The complete data, repeated exactly, should form your response.

= INPUT FOR THIS TASK =
☆ ☆ ☆ ☆

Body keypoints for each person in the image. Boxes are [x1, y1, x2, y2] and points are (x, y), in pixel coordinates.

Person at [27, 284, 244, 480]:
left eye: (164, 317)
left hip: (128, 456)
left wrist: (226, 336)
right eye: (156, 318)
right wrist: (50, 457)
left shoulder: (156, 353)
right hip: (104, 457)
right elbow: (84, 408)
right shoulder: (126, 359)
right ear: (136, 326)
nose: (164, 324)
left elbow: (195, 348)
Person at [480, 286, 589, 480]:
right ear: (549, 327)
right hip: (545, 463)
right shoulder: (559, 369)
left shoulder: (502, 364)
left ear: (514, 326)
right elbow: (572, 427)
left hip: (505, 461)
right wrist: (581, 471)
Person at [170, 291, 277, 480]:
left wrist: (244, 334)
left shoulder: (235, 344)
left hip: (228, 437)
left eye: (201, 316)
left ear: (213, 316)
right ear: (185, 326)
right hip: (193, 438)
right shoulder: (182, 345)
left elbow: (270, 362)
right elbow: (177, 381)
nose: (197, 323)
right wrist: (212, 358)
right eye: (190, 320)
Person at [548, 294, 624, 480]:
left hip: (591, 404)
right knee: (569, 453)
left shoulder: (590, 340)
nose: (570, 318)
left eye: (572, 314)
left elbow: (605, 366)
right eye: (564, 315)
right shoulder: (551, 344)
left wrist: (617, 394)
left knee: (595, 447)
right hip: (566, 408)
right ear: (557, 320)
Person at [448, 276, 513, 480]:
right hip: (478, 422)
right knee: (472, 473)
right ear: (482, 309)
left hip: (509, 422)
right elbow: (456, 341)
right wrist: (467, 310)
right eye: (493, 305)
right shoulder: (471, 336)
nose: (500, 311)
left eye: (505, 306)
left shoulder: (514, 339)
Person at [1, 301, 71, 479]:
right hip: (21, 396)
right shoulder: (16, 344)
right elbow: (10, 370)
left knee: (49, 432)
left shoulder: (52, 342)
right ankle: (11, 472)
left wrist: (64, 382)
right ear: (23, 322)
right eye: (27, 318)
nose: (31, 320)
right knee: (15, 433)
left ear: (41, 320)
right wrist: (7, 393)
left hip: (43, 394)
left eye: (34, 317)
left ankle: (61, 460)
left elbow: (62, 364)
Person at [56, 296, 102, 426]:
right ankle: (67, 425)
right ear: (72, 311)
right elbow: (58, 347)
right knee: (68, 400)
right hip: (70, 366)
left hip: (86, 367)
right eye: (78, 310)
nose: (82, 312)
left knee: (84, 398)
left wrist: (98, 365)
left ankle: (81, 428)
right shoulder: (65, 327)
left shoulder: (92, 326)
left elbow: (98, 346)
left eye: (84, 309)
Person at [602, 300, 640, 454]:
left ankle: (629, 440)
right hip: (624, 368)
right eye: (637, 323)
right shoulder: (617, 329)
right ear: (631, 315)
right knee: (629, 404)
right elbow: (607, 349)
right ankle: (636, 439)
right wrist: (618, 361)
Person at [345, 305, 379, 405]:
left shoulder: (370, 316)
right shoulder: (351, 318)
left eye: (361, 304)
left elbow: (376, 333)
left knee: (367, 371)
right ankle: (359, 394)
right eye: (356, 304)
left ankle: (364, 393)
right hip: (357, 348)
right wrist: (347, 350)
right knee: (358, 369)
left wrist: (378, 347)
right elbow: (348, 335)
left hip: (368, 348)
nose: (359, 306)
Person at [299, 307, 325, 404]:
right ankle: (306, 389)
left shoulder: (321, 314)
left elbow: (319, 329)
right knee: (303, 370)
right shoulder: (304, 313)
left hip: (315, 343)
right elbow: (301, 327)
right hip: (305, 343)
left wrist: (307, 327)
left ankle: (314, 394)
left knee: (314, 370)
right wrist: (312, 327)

☆ ☆ ☆ ☆

= WORKED SOLUTION =
Body keypoints for each person in the image. Boxes are [x1, y1, x2, y2] and points are (x, y), in pixel coordinates.

Person at [27, 284, 244, 480]:
left eye: (164, 317)
left hip: (128, 456)
left wrist: (226, 336)
right eye: (156, 318)
right wrist: (50, 457)
left shoulder: (156, 353)
right hip: (104, 457)
right elbow: (84, 408)
right shoulder: (126, 359)
right ear: (136, 326)
nose: (164, 324)
left elbow: (195, 348)
Person at [480, 286, 589, 480]:
right ear: (549, 327)
right hip: (545, 463)
right shoulder: (559, 369)
left shoulder: (502, 364)
left ear: (514, 326)
right elbow: (572, 427)
left hip: (505, 461)
right wrist: (581, 471)
Person at [170, 291, 277, 480]:
left wrist: (244, 334)
left shoulder: (235, 344)
left hip: (228, 437)
left eye: (201, 316)
left ear: (213, 316)
right ear: (185, 326)
right hip: (193, 438)
right shoulder: (182, 345)
left elbow: (270, 362)
right elbow: (177, 381)
nose: (197, 323)
right wrist: (212, 358)
right eye: (190, 320)
Person at [548, 294, 624, 480]:
left hip: (591, 404)
right knee: (569, 453)
left shoulder: (590, 340)
nose: (570, 318)
left eye: (572, 314)
left elbow: (605, 366)
right eye: (564, 315)
right shoulder: (551, 344)
left wrist: (617, 394)
left knee: (595, 447)
right hip: (566, 408)
right ear: (557, 320)
Person at [448, 276, 513, 480]:
right hip: (478, 422)
right knee: (472, 473)
right ear: (482, 309)
left hip: (509, 422)
right elbow: (456, 341)
right wrist: (467, 310)
right eye: (493, 305)
right shoulder: (471, 336)
nose: (500, 311)
left eye: (505, 306)
left shoulder: (514, 339)
Person at [1, 301, 71, 479]:
right hip: (21, 396)
right shoulder: (16, 344)
right elbow: (10, 370)
left knee: (49, 432)
left shoulder: (52, 342)
right ankle: (11, 472)
left wrist: (64, 382)
right ear: (23, 322)
right eye: (27, 318)
nose: (31, 320)
right knee: (15, 433)
left ear: (41, 320)
right wrist: (7, 393)
left hip: (43, 394)
left eye: (34, 317)
left ankle: (61, 460)
left elbow: (62, 364)
Person at [56, 296, 102, 426]:
right ankle: (67, 425)
right ear: (72, 311)
right elbow: (58, 347)
right knee: (68, 400)
right hip: (70, 366)
left hip: (86, 367)
right eye: (78, 310)
nose: (82, 312)
left knee: (84, 398)
left wrist: (98, 365)
left ankle: (81, 428)
right shoulder: (65, 327)
left shoulder: (92, 326)
left elbow: (98, 346)
left eye: (84, 309)
Person at [602, 300, 640, 454]:
left ankle: (629, 440)
right hip: (624, 368)
right eye: (637, 323)
right shoulder: (617, 329)
right ear: (631, 315)
right knee: (629, 404)
right elbow: (607, 349)
right ankle: (636, 439)
right wrist: (618, 361)
Person at [345, 305, 379, 405]:
left shoulder: (370, 316)
right shoulder: (351, 318)
left eye: (361, 304)
left elbow: (376, 333)
left knee: (367, 371)
right ankle: (359, 394)
right eye: (356, 304)
left ankle: (364, 393)
right hip: (357, 348)
right wrist: (347, 350)
right knee: (358, 369)
left wrist: (378, 347)
right elbow: (348, 335)
left hip: (368, 348)
nose: (359, 306)
Person at [299, 307, 325, 404]:
right ankle: (306, 389)
left shoulder: (321, 314)
left elbow: (319, 329)
right knee: (303, 370)
right shoulder: (304, 313)
left hip: (315, 343)
right elbow: (301, 327)
right hip: (305, 343)
left wrist: (307, 327)
left ankle: (314, 394)
left knee: (314, 370)
right wrist: (312, 327)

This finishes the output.